_Task instructions_: Copy the data exactly, pictures aside.
-- Opening Marker --
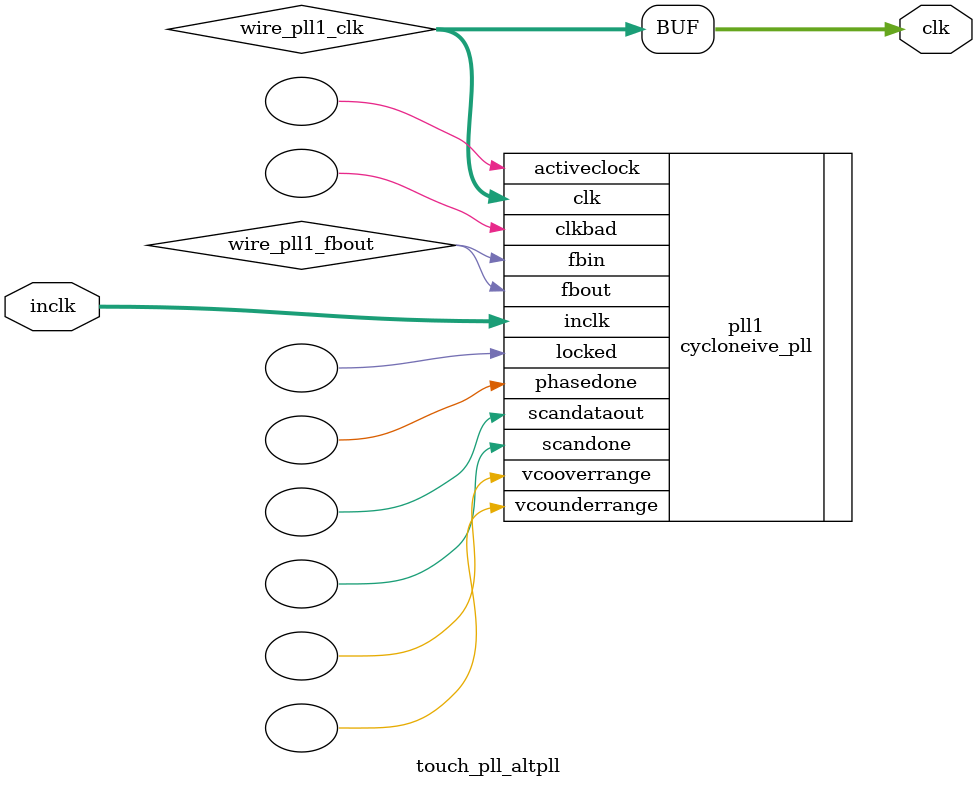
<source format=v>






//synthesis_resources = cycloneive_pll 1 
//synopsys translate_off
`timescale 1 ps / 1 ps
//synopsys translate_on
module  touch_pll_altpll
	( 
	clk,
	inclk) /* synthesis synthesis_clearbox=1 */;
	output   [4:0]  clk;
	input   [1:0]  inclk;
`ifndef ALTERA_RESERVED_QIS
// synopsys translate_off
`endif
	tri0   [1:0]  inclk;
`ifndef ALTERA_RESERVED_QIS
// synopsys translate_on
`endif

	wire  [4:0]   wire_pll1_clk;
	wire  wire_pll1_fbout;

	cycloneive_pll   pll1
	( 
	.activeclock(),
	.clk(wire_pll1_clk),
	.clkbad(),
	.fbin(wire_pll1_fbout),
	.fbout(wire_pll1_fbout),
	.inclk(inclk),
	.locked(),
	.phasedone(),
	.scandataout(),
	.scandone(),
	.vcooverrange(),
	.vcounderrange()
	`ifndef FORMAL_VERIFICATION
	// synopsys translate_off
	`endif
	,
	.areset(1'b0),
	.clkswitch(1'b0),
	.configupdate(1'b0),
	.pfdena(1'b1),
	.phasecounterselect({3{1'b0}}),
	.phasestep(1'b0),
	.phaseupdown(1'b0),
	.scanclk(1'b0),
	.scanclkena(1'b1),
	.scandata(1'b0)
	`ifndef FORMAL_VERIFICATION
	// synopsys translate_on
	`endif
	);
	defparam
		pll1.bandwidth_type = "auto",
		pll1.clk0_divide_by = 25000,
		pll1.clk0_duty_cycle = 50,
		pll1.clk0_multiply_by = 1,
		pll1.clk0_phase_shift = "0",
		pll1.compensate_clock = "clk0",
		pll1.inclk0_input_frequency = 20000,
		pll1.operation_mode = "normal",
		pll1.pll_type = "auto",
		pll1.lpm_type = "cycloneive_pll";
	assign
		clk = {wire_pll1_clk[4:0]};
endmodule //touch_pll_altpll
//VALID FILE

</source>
-- Closing Marker --
_Answer section_:
<source format=v>






//synthesis_resources = cycloneive_pll 1 
//synopsys translate_off
`timescale 1 ps / 1 ps
//synopsys translate_on
module  touch_pll_altpll
	( 
	clk,
	inclk) /* synthesis synthesis_clearbox=1 */;
	output   [4:0]  clk;
	input   [1:0]  inclk;
`ifndef ALTERA_RESERVED_QIS
// synopsys translate_off
`endif
	tri0   [1:0]  inclk;
`ifndef ALTERA_RESERVED_QIS
// synopsys translate_on
`endif

	wire  [4:0]   wire_pll1_clk;
	wire  wire_pll1_fbout;

	cycloneive_pll   pll1
	( 
	.activeclock(),
	.clk(wire_pll1_clk),
	.clkbad(),
	.fbin(wire_pll1_fbout),
	.fbout(wire_pll1_fbout),
	.inclk(inclk),
	.locked(),
	.phasedone(),
	.scandataout(),
	.scandone(),
	.vcooverrange(),
	.vcounderrange()
	`ifndef FORMAL_VERIFICATION
	// synopsys translate_off
	`endif
	,
	.areset(1'b0),
	.clkswitch(1'b0),
	.configupdate(1'b0),
	.pfdena(1'b1),
	.phasecounterselect({3{1'b0}}),
	.phasestep(1'b0),
	.phaseupdown(1'b0),
	.scanclk(1'b0),
	.scanclkena(1'b1),
	.scandata(1'b0)
	`ifndef FORMAL_VERIFICATION
	// synopsys translate_on
	`endif
	);
	defparam
		pll1.bandwidth_type = "auto",
		pll1.clk0_divide_by = 25000,
		pll1.clk0_duty_cycle = 50,
		pll1.clk0_multiply_by = 1,
		pll1.clk0_phase_shift = "0",
		pll1.compensate_clock = "clk0",
		pll1.inclk0_input_frequency = 20000,
		pll1.operation_mode = "normal",
		pll1.pll_type = "auto",
		pll1.lpm_type = "cycloneive_pll";
	assign
		clk = {wire_pll1_clk[4:0]};
endmodule //touch_pll_altpll
//VALID FILE

</source>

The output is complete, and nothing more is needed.